Rhoades is a member of the Hendersonville a cappella group The Atomic Sisterhood, and she committed to singing with WACC after hearing the chorus’ first performance. Rhoades says she regularly gets goose bumps in WACC performances. “There is nothing like it,” she says. “I have cried at least once in every performance from the inexplicable beauty.”

For 12 weeks before season performances, the chorus holds Thursday night rehearsals, the first four of which are open to interested singers (the last open rehearsal is March 8). After that, the official chorus is formed. For the spring season, rehearsals will take place in the chapel at the Brooks-Howell Home at 266 Merrimon Ave., from 7 to 9 p.m. (The class fee is $7-$12 sliding scale, per class, and barter or trade is accepted.)

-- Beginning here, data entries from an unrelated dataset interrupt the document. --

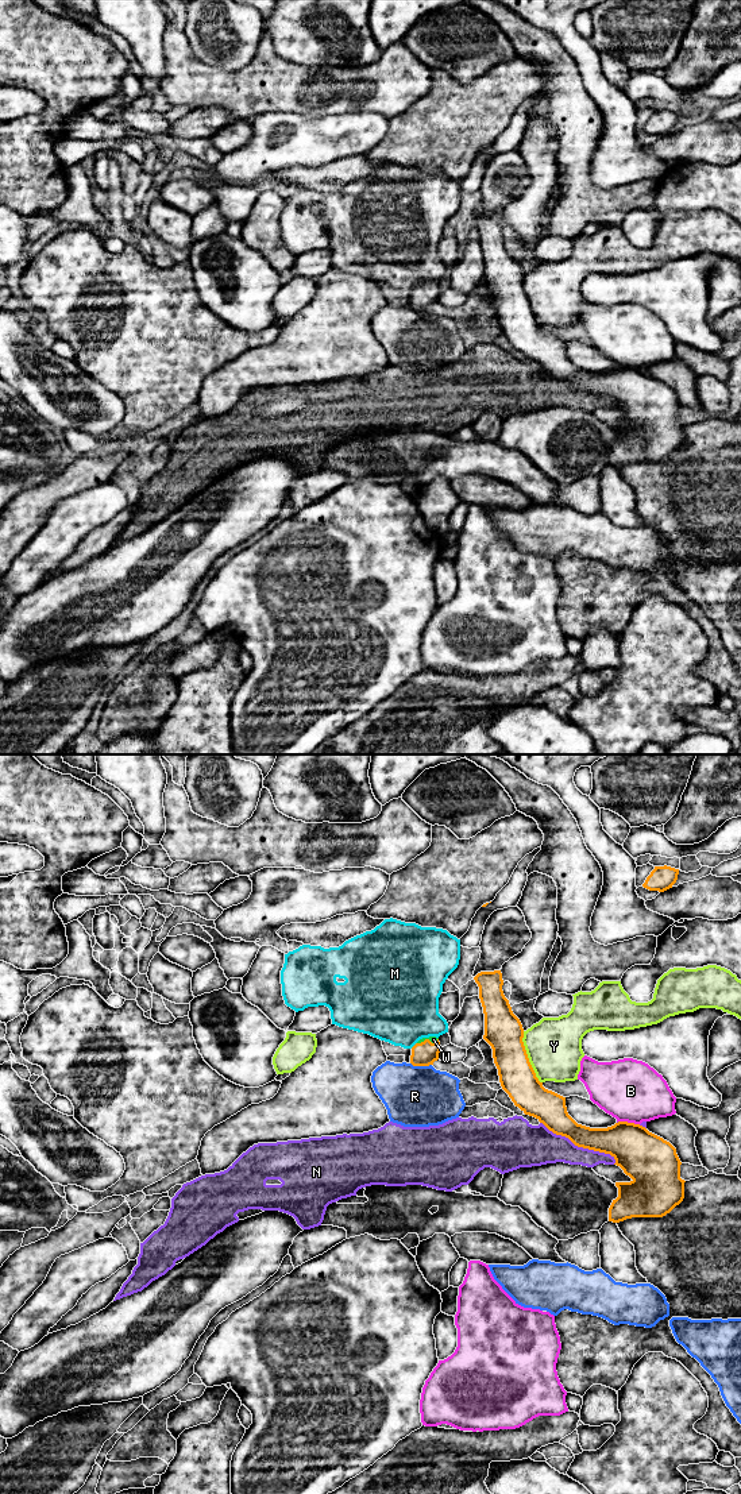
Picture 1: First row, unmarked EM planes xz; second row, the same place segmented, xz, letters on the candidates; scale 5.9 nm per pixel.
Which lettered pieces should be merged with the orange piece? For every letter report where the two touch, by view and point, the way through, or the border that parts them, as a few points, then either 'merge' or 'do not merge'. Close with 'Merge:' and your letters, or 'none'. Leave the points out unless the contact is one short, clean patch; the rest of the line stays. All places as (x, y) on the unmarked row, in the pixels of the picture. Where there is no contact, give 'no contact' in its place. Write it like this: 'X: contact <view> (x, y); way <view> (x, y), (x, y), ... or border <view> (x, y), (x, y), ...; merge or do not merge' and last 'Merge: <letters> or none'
B: contact xz (629, 367); do not merge
M: contact xz (415, 289); do not merge
N: contact xz (579, 390); do not merge
R: contact xz (421, 309); do not merge
W: contact xz (428, 284); way xz (423, 298), (428, 292), (428, 284), (433, 284); merge
Y: contact xz (527, 301); do not merge
Merge: W

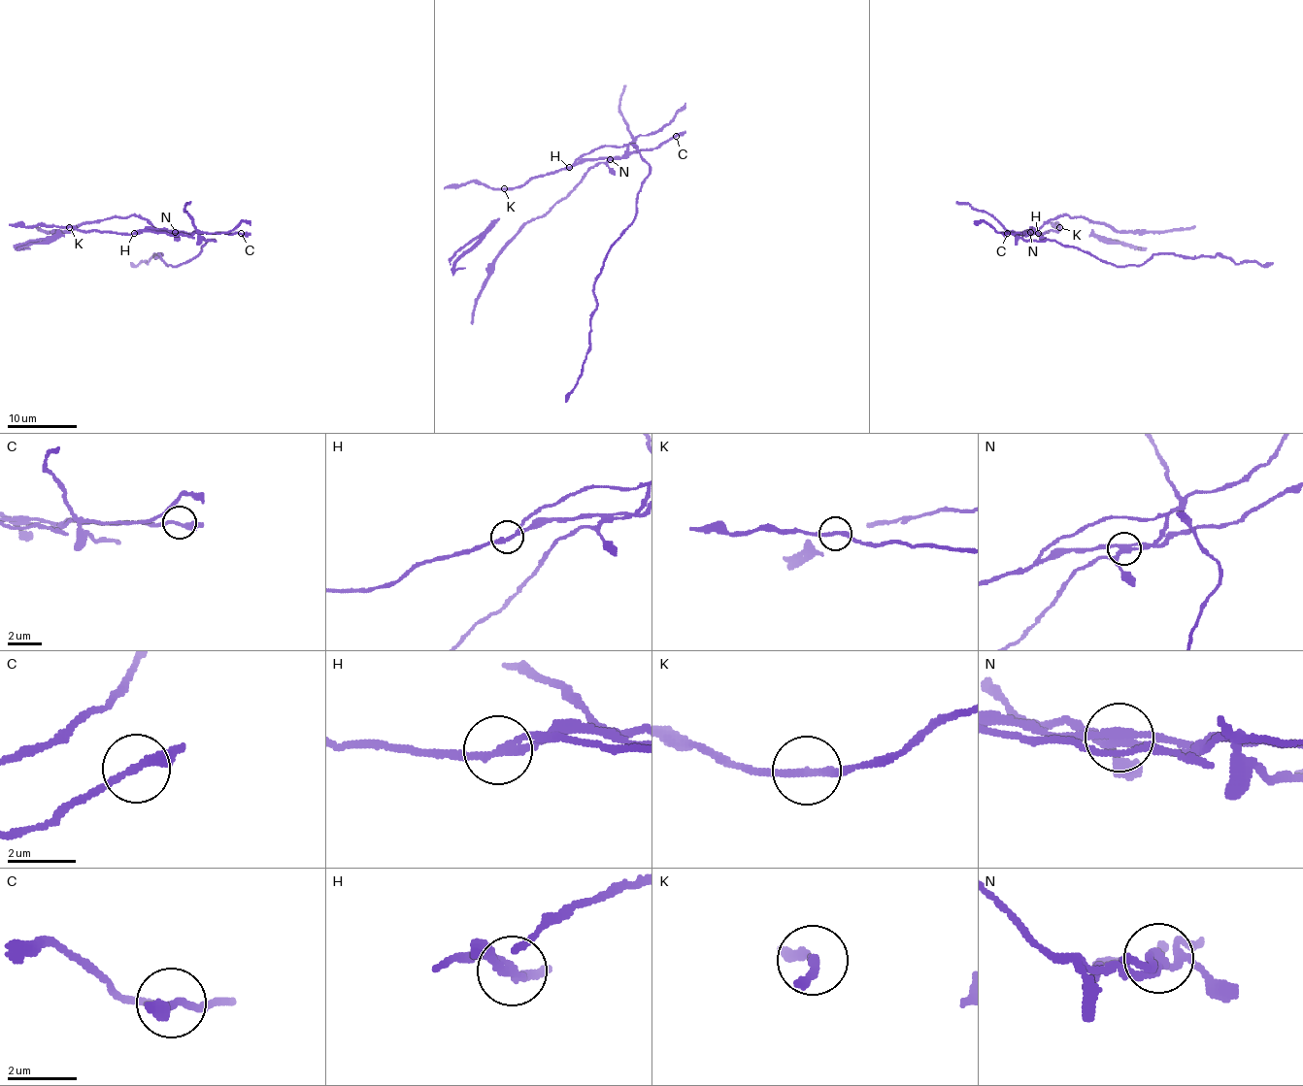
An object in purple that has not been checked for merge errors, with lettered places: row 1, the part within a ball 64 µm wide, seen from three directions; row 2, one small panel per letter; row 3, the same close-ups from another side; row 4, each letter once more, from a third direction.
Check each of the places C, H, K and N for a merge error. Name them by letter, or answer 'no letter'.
H, N

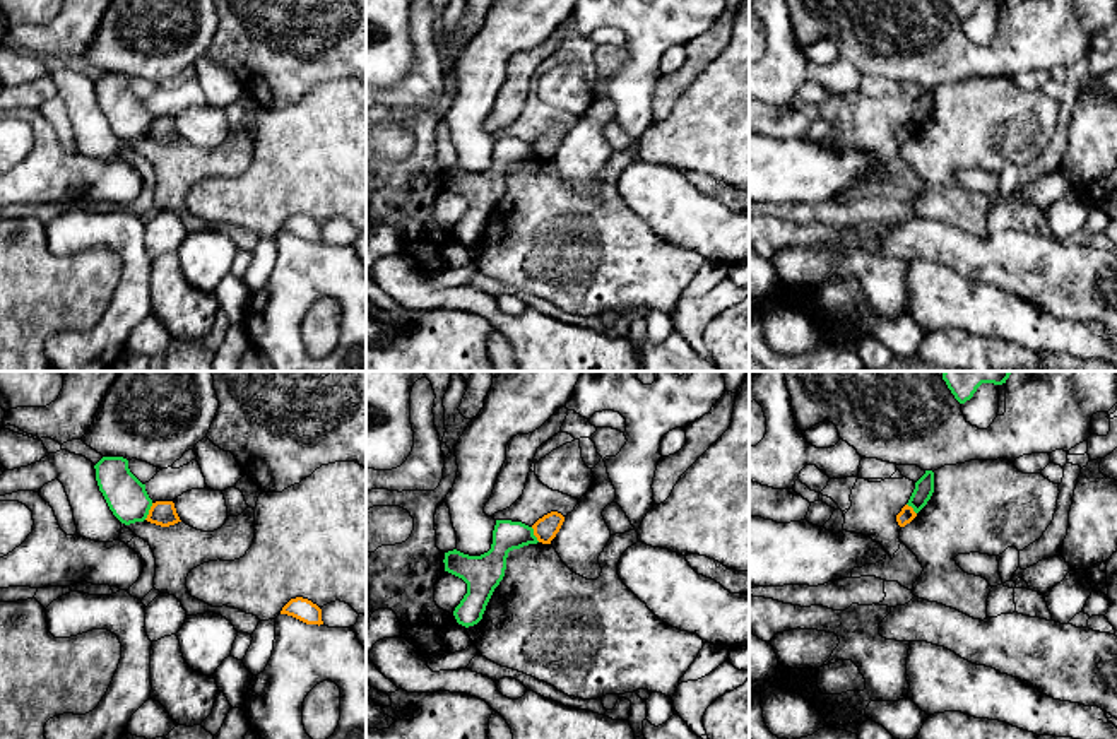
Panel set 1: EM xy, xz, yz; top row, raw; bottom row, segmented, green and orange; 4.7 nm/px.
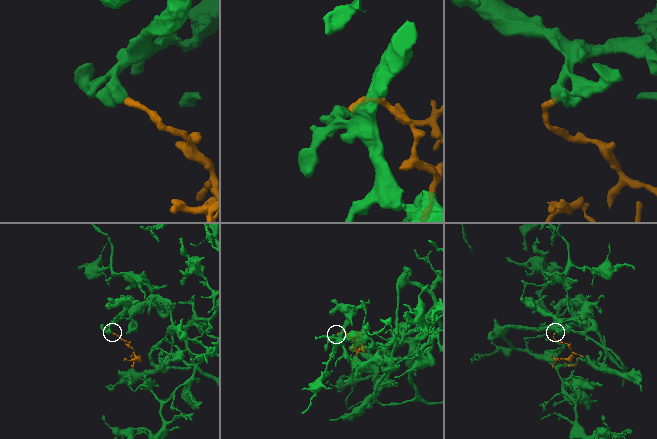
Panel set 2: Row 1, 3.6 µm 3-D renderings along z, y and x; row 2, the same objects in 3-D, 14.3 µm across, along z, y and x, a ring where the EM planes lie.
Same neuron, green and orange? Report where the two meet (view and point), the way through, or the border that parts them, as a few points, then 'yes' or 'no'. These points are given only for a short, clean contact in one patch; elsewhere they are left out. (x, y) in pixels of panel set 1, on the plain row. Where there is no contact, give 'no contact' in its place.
meets green in xy at (147, 129); border along xy (153, 120), (144, 135); no

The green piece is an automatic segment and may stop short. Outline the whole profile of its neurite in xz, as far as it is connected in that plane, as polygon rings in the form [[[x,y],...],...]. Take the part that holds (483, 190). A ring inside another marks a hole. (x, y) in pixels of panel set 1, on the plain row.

Last year was the first fall season for WACC, which traditionally has one season of rehearsals and performances in the spring. The 2012 performance dates are set for May 19 and May 20, but locations are still being worked out, says Park.

The weekly chorus classes are casual, although showing up is strongly encouraged. Morrison and Park believe a larger group makes it easier for everyone to sing. “It’s very relaxed environment, it’s very playful,” says Park. If you’re not getting it down, we’ll go over it again. The goal is that people feel empowered to feel good about their personal contribution to the collective.” Singing in a larger group is easier, say Park and Morrison, because there isn’t the pressure of being singled out — the group members carry each other musically.

“I think Nathan and I bring out the best in people, because our delight in their ability is higher than they might believe themselves,” Park says.

The teaching process is often complicated. The subtle differences between a Balkan or a Georgian song can be hard to convey. But Park recognizes the challenge in making people understand how to sing vowels a certain way, demanded by how the song was sung traditionally. “The kind of songs we’re singing, they are different in tonal quality,” Morrison says. “They don’t have the affected quality that some choruses have — it’s a natural sound.”

Chorus members are quick to catch on, and some have even requested vocal coaching from Park in private or in small groups, to further hone their singing skills outside of chorus rehearsals.

“Suzannah explains things so exquisitely,” says Berlin. “It’s a joyous thing to sing this complex music with other people. It’s something unique.”